ARTICLE:
- - - - -

Investment proposals
Mr. Q has over the past couple of weeks been busy meeting with executives from various
financial and investment firms with a view to deploying and investing the available funds rather
than just placing them with banks as time deposits given the current low interest rate
environment. Specifically, he has narrowed down his choice to the following 2 proposals:
PROPOSAL ‘A’
Mr. Hanson, who is the Executive Director of State Prosper Development Pte. Ltd.
(‘SPD’), a privately held firm specialising in developing and refurbishing pre-war and
heritage buildings to turn them into residential housing in the major cities of Germany such
as Cologne, Hamburg and Leipzig. SPD, working with its parent company in Germany,
will identify suitable projects in these various cities for re-development. After winning the
bids and getting approvals from the relevant state and city authorities, the parent firm will
re-develop and/or re-furbish these older buildings and sell them to residents there for
considerable profits as there is a captive demand for good quality apartments especially in
well located urban centres across Germany. From past experience, the timeline from the
start of identification of suitable projects to the completion of the sales to end buyers
usually takes about 3 years. SPD’s role is to get well-heeled investors from Singapore to
provide capital funding and participate by investing their surplus funds for at least 1 year
or more and become “co-developers” in the building regeneration process across Germany.

- - - - -

WRITTEN INSTRUCTION 1: According to the investment proposals passage, why does SPD's parent firm expect to sell the re-developed buildings for considerable profits? Answer in one to three sentences.
WRITTEN INSTRUCTION 2: Translate this sentence from the investment proposals passage into Spanish: "SPD, working with its parent company in Germany, will identify suitable projects in these various cities for re-development."
WRITTEN INSTRUCTION 3: Reproduce word for word the part of the investment proposals passage from "Investment proposals" up to and including "Development Pte. Ltd.".
The data after this passage comes from a different source.

ENTRIES SUPPLIED:
- - - - -

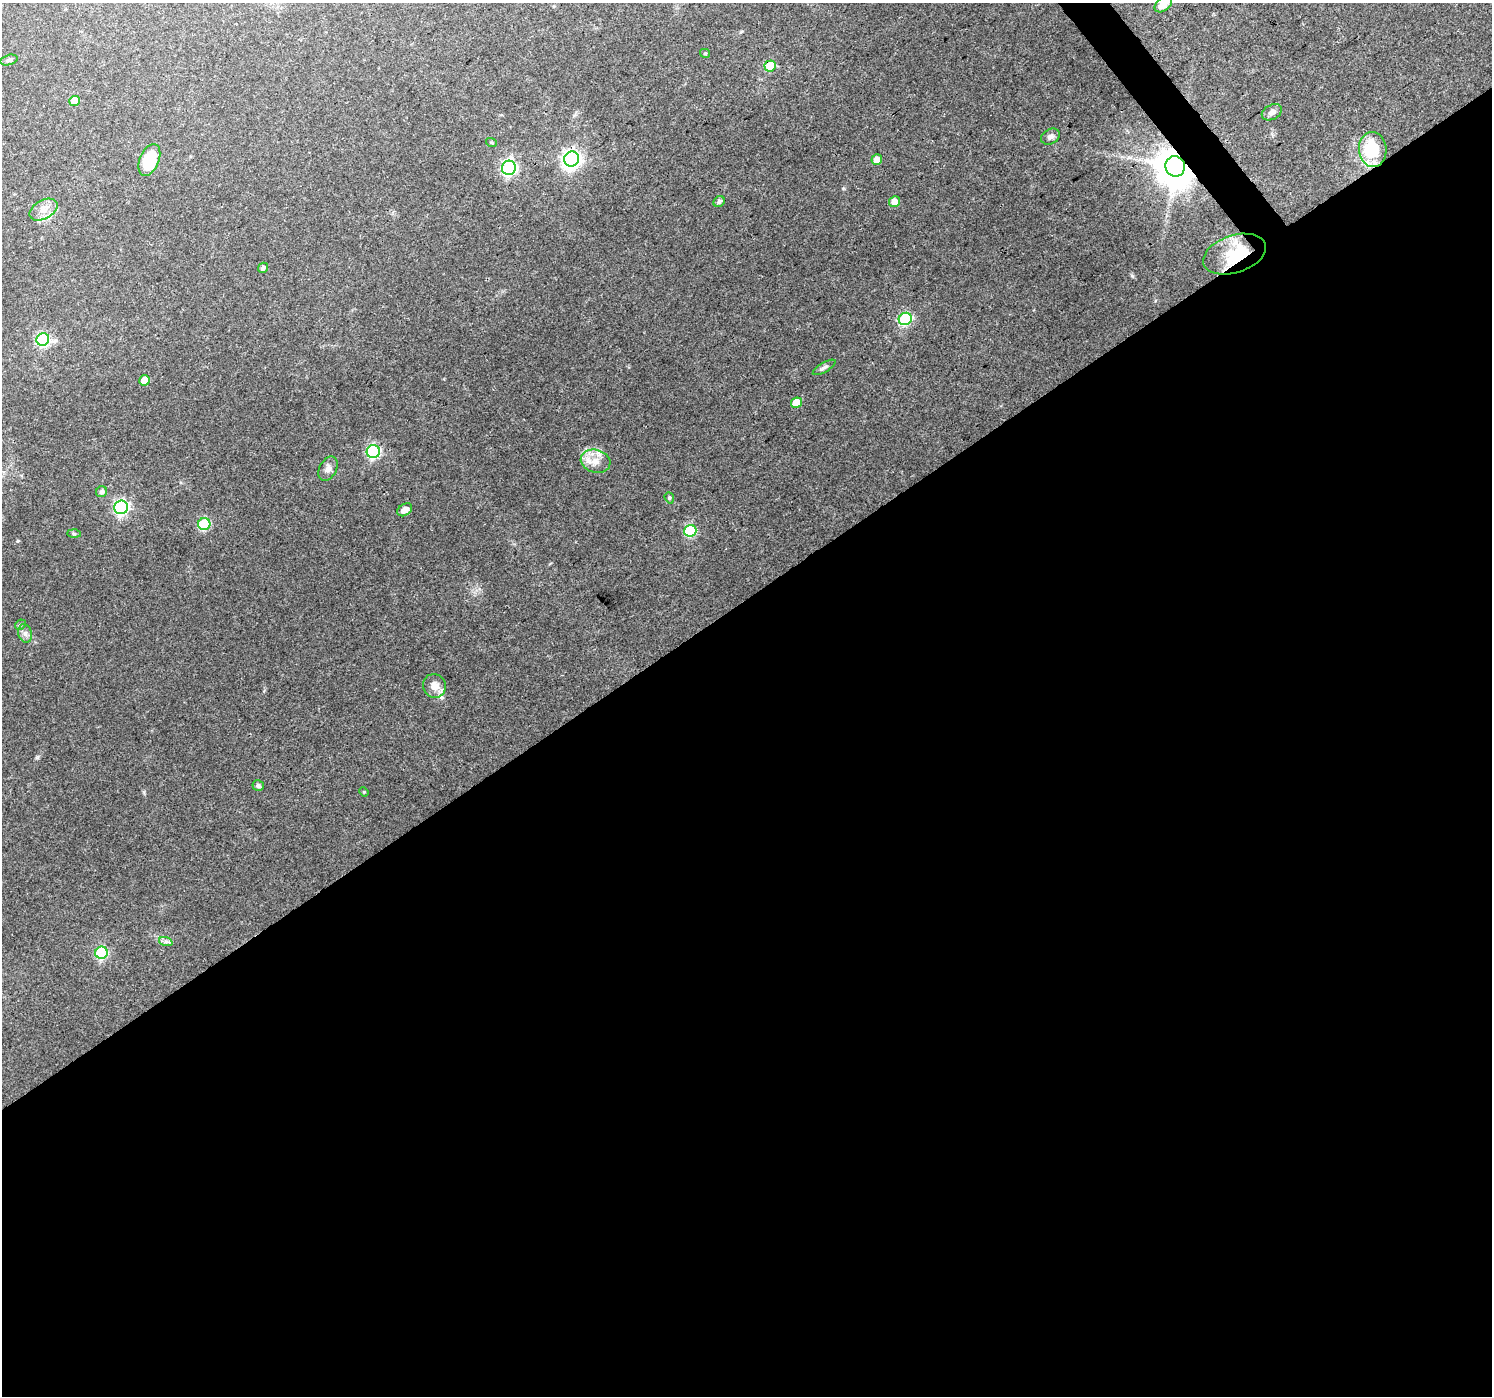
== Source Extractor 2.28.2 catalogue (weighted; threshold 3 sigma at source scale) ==
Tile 15 of 4 x 4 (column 3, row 4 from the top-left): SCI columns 2985-4474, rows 196-1589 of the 5964 x 5900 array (HDU 1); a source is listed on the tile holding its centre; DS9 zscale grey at full resolution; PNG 1494 x 1398 px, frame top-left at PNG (2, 3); each listed source drawn as its Kron ellipse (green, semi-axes under 4 px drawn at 4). Shown black and unused: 58% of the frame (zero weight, under 3 of 4 exposures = <1% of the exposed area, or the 3 px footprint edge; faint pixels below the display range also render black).
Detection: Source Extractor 2.28.2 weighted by HDU 2 'WHT'; one run over the whole footprint, this tile lists its part. Background 0.0882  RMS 0.0054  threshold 0.0245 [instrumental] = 3 sigma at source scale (4.5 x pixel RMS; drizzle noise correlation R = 1.50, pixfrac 1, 0.0396/0.0396 arcsec/px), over >= 5 px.
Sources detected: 43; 1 inside a brighter object's white glare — neither listed nor drawn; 1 inside a brighter listed object's ellipse — not listed separately; the other 41 listed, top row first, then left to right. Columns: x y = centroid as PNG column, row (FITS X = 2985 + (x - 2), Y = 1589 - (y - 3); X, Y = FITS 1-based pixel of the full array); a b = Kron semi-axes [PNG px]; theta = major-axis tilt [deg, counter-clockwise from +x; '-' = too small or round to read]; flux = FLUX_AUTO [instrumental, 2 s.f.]
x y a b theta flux
1163 5 9 6 37 5
705 53 5 4 - 0.67
9 60 9 5 15 1.2
770 66 6 5 - 18
74 101 5 5 - 7.7
1272 112 11 7 28 2.4
1050 137 10 7 29 2.4
491 142 5 3 - 0.57
1373 150 17 14 -85 26
572 159 8 7 - 250
149 160 17 9 67 21
877 160 5 5 - 4.9
1175 166 10 9 - 1900
509 168 7 7 - 100
719 202 6 5 - 1.7
895 202 5 5 - 4.6
44 210 15 9 29 5.4
1234 254 32 18 18 21
263 268 5 4 - 1.8
905 319 6 6 - 54
43 339 6 6 - 62
824 367 13 4 30 1.6
145 380 5 5 - 8.2
797 403 5 5 - 10
373 451 6 6 - 75
595 461 15 11 -15 6.6
328 469 13 8 63 3.2
102 492 5 5 - 2
669 498 6 4 -71 0.73
121 507 7 6 - 120
405 510 8 5 33 3.5
204 524 6 6 - 36
690 531 6 6 - 37
74 534 6 4 -2 0.84
20 625 6 4 44 0.81
25 633 9 7 -75 2.2
434 686 12 11 - 5.2
258 786 5 5 - 1.6
364 792 5 4 - 0.53
166 942 7 4 -18 1.3
101 953 6 6 - 46
Overlapping masked pixels (flux is a lower limit): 4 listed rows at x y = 770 66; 1373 150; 1175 166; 1234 254
Isophote crosses this tile's border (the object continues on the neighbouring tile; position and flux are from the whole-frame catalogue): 1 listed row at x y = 1163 5
Unlisted compact peaks at least as high as the median listed source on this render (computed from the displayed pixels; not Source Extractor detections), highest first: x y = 1132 276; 37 758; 18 541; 843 188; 144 792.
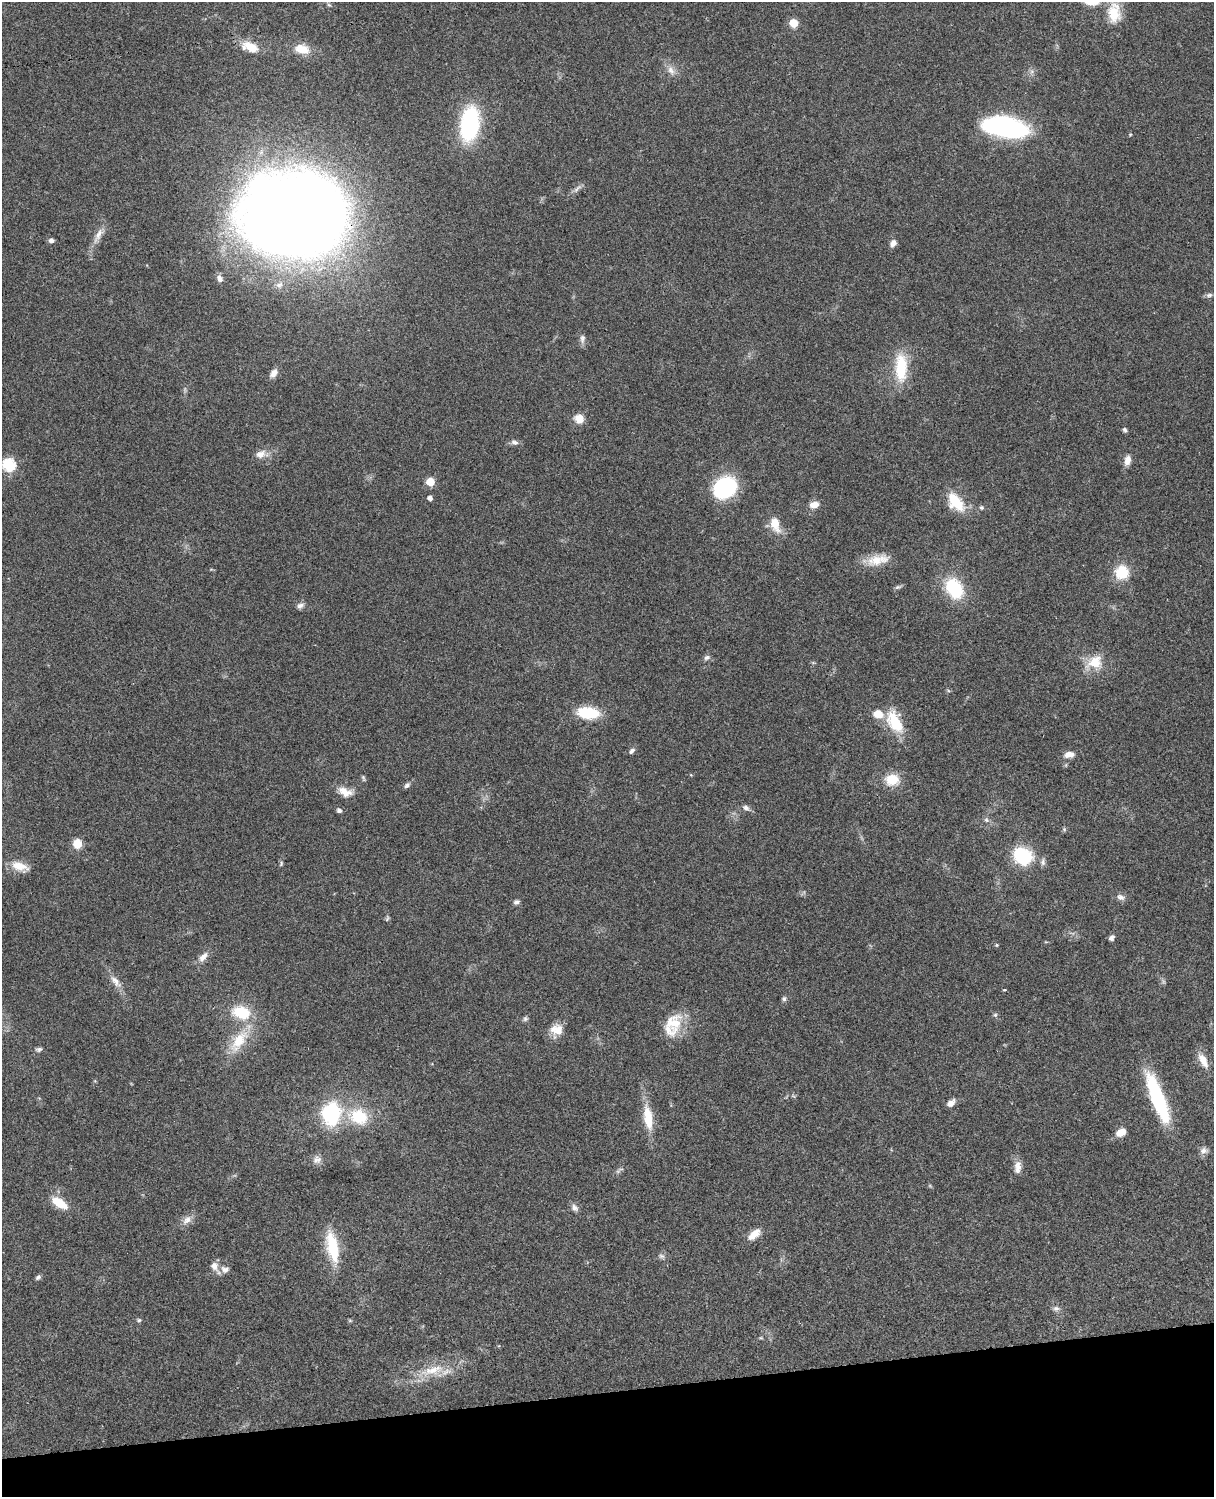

- - - - -

COMPLETE OUTPUT 1: The parent firm expects considerable profits because there is a captive demand for good quality apartments. This demand is especially strong in well located urban centers across Germany.

COMPLETE OUTPUT 2: SPD, en colaboración con su empresa matriz en Alemania, identificará proyectos adecuados en estas diversas ciudades para su remodelación.

COMPLETE OUTPUT 3:
Investment proposals
Mr. Q has over the past couple of weeks been busy meeting with executives from various
financial and investment firms with a view to deploying and investing the available funds rather
than just placing them with banks as time deposits given the current low interest rate
environment. Specifically, he has narrowed down his choice to the following 2 proposals:
PROPOSAL ‘A’
Mr. Hanson, who is the Executive Director of State Prosper Development Pte. Ltd.